In order to perform index sharding with the Search server, first set up your shard environment using the following guidelines.- Determine the number of shards that you will be using, based on the available physical storage devices on your server. It is recommended that you assign separate storage devices for read and write operations, so that read performance is not affected by write operations.
- Ensure that you have run the SetupSearchIndex command to create the Price index, using the indexSubType option. For detailed instructions on setting up the Price index, see step 2 of Indexing contract prices using Index Load.
- In your authoring environment, create additional shards on your existing Master Search indexing
server using the following command.
wherehttp://hostname:3737/solr/admin/cores?action=create&name=MC_catalogId_CatalogEntry_PriceN_generic&instanceDir=MC_catalogId/generic/CatalogEntry/Price&dataDir=shardN
- hostname
- The host name of the Master indexing server.
- catalogId
- The master catalog ID of the index.
- N
- The shard number.
- Allocate enough heap memory for each of your index shards. Refer to WebSphere Commerce Search performance tuning for recommendations on how to configure the solrconfig.xml configuration file.

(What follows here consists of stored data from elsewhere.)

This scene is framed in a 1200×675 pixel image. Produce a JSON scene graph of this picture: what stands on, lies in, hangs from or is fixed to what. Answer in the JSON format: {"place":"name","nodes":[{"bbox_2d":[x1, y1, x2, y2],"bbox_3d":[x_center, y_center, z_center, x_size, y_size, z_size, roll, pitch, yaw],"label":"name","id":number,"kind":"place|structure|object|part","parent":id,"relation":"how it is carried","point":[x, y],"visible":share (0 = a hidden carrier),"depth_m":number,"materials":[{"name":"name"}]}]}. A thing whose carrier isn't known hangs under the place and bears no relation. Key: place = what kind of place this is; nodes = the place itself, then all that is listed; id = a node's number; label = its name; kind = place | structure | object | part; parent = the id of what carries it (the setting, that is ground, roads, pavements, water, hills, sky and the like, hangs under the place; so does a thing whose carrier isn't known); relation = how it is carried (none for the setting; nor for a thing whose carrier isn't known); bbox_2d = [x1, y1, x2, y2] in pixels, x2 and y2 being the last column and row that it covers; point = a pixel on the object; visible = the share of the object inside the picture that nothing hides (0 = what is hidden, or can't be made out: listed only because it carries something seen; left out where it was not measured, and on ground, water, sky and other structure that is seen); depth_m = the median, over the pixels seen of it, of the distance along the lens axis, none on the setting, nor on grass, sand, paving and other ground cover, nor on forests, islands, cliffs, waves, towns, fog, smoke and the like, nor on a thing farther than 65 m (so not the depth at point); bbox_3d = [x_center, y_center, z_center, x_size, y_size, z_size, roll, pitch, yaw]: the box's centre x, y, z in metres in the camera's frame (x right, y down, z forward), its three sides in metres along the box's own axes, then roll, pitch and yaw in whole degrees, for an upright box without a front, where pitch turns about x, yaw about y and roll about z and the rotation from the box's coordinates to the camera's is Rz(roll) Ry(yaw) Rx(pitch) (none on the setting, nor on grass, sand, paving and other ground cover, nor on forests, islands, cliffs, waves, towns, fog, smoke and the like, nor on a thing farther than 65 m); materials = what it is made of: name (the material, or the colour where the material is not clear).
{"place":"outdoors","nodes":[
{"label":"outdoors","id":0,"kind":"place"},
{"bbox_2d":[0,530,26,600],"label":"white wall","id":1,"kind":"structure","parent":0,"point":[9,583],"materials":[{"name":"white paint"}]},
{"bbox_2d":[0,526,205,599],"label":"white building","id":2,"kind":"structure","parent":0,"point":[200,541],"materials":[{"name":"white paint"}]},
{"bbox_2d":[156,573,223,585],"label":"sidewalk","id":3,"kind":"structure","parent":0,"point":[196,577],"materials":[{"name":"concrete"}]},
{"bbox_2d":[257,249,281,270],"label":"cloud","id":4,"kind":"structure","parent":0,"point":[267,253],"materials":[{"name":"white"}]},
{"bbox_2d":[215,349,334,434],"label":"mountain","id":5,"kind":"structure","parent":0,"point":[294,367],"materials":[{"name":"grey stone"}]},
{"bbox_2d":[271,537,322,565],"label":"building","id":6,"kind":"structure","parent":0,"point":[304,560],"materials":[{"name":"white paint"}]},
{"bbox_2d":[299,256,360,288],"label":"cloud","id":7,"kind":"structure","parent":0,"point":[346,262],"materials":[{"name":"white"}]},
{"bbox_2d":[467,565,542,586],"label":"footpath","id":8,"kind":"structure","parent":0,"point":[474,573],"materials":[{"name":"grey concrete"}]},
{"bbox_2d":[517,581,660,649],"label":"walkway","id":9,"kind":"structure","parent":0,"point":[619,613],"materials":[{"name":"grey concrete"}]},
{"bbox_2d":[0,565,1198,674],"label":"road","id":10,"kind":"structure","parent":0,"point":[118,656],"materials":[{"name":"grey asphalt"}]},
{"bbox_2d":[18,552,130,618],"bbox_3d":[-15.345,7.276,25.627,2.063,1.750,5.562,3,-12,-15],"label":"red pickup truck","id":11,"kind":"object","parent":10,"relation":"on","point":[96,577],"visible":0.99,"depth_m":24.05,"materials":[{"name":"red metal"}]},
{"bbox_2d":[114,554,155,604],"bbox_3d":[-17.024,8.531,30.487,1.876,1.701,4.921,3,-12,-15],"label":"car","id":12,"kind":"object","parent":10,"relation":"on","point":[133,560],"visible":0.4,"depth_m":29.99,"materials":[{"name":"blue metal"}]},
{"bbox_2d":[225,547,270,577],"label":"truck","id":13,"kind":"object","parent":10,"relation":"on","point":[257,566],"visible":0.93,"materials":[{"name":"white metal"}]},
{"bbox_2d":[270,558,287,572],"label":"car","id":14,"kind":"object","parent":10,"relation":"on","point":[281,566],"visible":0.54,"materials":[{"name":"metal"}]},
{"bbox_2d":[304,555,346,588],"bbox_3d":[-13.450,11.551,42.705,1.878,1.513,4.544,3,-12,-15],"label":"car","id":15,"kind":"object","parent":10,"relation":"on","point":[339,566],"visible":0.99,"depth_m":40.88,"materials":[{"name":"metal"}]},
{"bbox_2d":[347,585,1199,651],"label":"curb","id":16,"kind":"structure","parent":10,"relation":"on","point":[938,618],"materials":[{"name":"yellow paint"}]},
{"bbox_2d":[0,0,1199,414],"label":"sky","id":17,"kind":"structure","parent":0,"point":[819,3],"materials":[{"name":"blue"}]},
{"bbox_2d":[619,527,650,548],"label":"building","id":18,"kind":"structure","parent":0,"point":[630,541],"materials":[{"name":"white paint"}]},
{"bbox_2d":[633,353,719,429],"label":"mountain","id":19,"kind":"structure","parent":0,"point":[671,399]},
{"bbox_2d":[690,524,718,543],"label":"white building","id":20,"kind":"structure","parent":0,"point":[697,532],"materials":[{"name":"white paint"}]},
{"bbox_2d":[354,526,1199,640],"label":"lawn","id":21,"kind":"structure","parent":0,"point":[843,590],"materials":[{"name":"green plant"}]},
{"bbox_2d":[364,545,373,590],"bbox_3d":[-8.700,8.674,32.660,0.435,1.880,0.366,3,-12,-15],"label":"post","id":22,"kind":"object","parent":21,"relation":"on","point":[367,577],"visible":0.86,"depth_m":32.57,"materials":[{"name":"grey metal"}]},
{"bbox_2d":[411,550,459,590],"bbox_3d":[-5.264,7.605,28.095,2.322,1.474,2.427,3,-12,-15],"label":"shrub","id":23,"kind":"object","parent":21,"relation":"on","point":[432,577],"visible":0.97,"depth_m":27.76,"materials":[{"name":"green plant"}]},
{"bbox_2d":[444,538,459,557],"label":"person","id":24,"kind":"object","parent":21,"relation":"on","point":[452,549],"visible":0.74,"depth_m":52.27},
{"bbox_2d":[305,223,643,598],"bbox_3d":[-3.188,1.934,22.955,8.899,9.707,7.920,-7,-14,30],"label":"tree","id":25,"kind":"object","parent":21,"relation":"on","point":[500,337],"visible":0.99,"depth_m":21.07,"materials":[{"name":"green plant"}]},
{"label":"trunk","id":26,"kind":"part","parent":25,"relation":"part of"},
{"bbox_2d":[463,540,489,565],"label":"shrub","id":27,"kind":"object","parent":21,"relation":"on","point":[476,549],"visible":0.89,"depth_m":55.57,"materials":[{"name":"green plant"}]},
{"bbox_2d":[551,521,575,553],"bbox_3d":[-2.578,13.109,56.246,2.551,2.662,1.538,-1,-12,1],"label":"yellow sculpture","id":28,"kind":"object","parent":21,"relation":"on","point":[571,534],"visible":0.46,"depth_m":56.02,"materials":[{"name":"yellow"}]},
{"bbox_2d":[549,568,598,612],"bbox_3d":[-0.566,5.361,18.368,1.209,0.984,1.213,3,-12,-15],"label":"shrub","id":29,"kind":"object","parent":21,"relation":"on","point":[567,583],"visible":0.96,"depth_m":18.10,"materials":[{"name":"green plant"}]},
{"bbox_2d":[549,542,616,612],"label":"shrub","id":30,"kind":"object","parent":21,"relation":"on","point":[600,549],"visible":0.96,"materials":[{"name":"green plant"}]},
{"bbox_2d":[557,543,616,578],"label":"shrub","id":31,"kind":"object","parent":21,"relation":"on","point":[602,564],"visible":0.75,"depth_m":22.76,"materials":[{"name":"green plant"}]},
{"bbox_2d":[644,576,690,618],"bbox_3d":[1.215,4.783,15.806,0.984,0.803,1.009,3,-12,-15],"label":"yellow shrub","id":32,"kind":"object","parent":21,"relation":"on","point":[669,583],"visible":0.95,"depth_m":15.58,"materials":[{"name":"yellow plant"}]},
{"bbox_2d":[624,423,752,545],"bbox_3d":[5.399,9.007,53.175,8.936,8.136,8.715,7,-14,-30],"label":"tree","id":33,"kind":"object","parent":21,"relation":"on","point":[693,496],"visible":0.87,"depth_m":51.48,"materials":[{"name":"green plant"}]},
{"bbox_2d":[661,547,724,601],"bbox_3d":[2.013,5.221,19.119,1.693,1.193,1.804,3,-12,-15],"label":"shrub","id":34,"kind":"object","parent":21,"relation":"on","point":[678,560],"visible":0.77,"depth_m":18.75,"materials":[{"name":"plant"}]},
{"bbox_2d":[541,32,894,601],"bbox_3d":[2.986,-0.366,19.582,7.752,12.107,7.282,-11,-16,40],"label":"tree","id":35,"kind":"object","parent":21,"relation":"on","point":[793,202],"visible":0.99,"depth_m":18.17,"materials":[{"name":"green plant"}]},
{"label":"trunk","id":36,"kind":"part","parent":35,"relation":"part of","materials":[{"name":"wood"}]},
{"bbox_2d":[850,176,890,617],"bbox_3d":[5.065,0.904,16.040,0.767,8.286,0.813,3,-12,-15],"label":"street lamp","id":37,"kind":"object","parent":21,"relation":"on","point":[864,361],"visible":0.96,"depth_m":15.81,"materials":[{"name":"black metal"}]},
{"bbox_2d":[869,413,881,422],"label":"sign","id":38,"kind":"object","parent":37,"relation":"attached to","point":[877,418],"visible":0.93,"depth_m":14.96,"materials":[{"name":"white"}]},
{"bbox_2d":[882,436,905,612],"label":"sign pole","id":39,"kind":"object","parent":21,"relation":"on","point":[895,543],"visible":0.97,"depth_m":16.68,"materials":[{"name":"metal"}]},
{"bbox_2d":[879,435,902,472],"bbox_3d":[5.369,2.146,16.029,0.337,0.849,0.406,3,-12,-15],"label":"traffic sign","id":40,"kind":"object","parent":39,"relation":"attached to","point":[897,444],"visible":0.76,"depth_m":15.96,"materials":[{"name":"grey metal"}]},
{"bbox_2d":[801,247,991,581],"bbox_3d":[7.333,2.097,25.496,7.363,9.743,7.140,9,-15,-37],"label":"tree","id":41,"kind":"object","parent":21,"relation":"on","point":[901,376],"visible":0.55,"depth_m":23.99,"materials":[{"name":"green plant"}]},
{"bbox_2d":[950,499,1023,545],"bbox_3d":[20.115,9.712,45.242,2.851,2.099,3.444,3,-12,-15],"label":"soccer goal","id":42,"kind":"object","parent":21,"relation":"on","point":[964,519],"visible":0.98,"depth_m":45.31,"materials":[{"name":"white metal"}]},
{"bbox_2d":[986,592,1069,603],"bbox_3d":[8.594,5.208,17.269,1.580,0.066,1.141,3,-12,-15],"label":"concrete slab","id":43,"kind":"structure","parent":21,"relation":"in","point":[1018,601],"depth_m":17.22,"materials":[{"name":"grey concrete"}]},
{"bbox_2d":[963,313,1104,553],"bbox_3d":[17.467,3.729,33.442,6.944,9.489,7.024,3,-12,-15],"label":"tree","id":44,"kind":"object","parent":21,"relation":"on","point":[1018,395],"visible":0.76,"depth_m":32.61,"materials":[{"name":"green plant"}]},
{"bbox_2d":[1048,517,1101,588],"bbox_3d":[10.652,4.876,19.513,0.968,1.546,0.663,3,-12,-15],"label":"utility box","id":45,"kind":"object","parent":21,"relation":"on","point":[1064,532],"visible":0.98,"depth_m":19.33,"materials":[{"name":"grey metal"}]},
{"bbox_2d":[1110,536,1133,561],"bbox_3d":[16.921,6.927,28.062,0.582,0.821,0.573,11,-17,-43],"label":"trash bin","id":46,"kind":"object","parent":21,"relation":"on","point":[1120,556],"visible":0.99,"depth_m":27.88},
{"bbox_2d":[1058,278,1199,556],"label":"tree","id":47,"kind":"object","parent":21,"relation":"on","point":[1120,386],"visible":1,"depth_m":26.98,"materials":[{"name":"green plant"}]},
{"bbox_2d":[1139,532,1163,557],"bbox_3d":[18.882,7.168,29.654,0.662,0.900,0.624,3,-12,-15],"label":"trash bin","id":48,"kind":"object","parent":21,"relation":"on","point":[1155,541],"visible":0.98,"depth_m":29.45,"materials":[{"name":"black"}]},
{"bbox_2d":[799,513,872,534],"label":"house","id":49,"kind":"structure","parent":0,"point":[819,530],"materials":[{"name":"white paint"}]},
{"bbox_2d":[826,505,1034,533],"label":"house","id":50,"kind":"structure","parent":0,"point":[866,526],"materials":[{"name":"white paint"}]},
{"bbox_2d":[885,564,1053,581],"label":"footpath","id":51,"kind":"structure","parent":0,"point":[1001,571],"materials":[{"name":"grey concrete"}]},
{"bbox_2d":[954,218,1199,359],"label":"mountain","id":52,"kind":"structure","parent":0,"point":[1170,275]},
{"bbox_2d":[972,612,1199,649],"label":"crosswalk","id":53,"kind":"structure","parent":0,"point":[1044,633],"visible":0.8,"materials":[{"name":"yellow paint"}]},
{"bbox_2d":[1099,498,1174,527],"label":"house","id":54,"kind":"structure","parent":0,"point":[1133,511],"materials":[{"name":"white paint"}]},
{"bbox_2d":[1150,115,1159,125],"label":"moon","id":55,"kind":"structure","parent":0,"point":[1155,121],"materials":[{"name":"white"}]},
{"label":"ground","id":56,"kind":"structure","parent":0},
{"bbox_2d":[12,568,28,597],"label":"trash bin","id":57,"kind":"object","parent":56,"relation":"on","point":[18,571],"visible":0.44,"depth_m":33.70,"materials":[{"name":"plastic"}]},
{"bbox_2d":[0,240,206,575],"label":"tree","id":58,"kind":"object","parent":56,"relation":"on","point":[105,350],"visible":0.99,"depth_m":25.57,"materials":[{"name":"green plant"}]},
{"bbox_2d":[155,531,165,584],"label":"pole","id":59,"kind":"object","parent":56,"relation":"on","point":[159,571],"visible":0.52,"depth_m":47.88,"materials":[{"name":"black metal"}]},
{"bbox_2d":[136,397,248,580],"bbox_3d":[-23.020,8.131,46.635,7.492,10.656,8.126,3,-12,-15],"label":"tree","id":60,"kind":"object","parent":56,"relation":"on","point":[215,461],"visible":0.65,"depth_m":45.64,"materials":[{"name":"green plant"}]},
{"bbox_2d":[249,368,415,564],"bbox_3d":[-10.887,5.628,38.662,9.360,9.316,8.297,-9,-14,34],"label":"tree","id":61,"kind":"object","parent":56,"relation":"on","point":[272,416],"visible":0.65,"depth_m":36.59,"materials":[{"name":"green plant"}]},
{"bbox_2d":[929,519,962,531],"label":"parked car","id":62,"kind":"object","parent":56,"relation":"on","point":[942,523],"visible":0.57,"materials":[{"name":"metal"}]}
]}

- Edit the solrconfig.xml configuration file for the Price core. Change the locktype parameter to "single." In addition, in order to speed up the merge operation, consider increasing the ramBufferSize size in the same configuration file. The default value is 64 (which stands for 64 megabytes). The maximum number you can set to it is 2048. Once you have made these changes, restart the Master Search server to activate them.
Once you have set up your shard environment, you can then perform indexing to each shard using Index Load. The following diagram shows the two stages involved in sharding and rebuilding the index.
Procedure
-
In the first stage, you prepare the data from the existing indexes.
- Split your business data into equal catentry_id ranges for use with your index shards.
- Set up Index Load configuration files for each of your shards. For detailed instructions, see Index Load configuration files for indexing from database.
- Use Index Load to index your data into each index shard. For more information, see Index Load.
-
In the second stage, you merge the indexes using Index Load. You will need
merge configuration files that specify your source and target directories. To create these files,
follow the instructions in Index Load configuration files for merging indexes.
- Run Index Load Merge against all shard index data directories. Index Load Merge processes your data in two steps, an index merge step and an optimization step.